There was so much more that we learned about responsibility from those elementary, yet strikingly related, Talmud passages. For example, we learned that a priest guilty of a crime was to be held responsible and brought to justice, even if that meant ‘taking him down from the sacrificial altar’. No sacrificial altars in Brooklyn, then or now. But plenty of people in leadership positions try to use their status to avoid responsibility for their actions.
We learned that it was perfectly permissible to borrow objects from our friends and neighbours, but that we were totally responsible to care for those objects. We learned that if those objects were somehow damaged, even if that damage was not due to our negligence, we had to compensate the object’s owner. Yes, we learned to borrow responsibly, but we also learned the importance of lending our possessions to others, especially others less fortunate than ourselves….
And we learned to be responsible for our very words, and to distance ourselves from lies and falsehoods.
All this from a grade school introductory study of Talmud!

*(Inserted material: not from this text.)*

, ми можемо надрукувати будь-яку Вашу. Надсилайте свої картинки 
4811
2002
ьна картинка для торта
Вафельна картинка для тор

How valuable our Torah is as a guide to a truly ethical life, and how fortunate those of us who learned these lessons early in life..!
I had the same experience. Back in the 1950’s, my parents also made the unusual (for the period) decision to send me to a yeshiva day school. In the 1980’s-90’s, I made the same decision for my own children.
Many of my parents’ friends—and, later in life, my own friends—advised that a yeshiva day school education was a bad choice for our children. It just wasn’t good enough. A child, these people insisted, was disadvantaged by not going to public school.
You see, they argued, the yeshiva day school (which took us into and/or through High School) didn’t have the best textbooks, the best labs or the best selection of advanced secular studies. It didn’t have the best teachers. The yeshiva day school would limit a child’s ability to get into the best colleges. The day school wouldn’t prepare a child to deal successfully with a multicultural society, etc.
I went through the day school track. I didn’t suffer. Neither, I think, did my children.
I prefer to think that my children benefitted from their religious, non-public education. Have you seen a public school environment lately? That’s the place you go to learn that you should explore your sexuality with others so you’ll learn which sexual orientation best fits you. You won’t get that in a yeshiva day school.
The public school is the place you go to learn that you can’t judge an act of terror because who’s to say that that person didn’t have a really good reason to kill? You won’t get that in a yeshiva day school.
What you will get in that poor, under-privileged yeshiva day school is different: you’ll learn, as an eleven and twelve year-old, about responsibility. You’ll learn, as a thirteen and fourteen year-old, how to make life-affirming decisions, and about compassion. You'll learn, as a fifteen and sixteen year-old, about capital punishment—what it is and how careful a court must be when judging a capital case.
The yeshiva day school versus public school: there’s no comparison. Indeed, some of today’s finest doctors, dentists, lawyers, judges and scientists came from a yeshiva day school education. Given the tiny number of Americans who have actually passed through the yeshiva day school experience, I’d say that the record of achievement for day school grads is impressive. The yeshiva day school has nothing to be ashamed of.
The public schools, meanwhile, would seem to have a lot to answer for.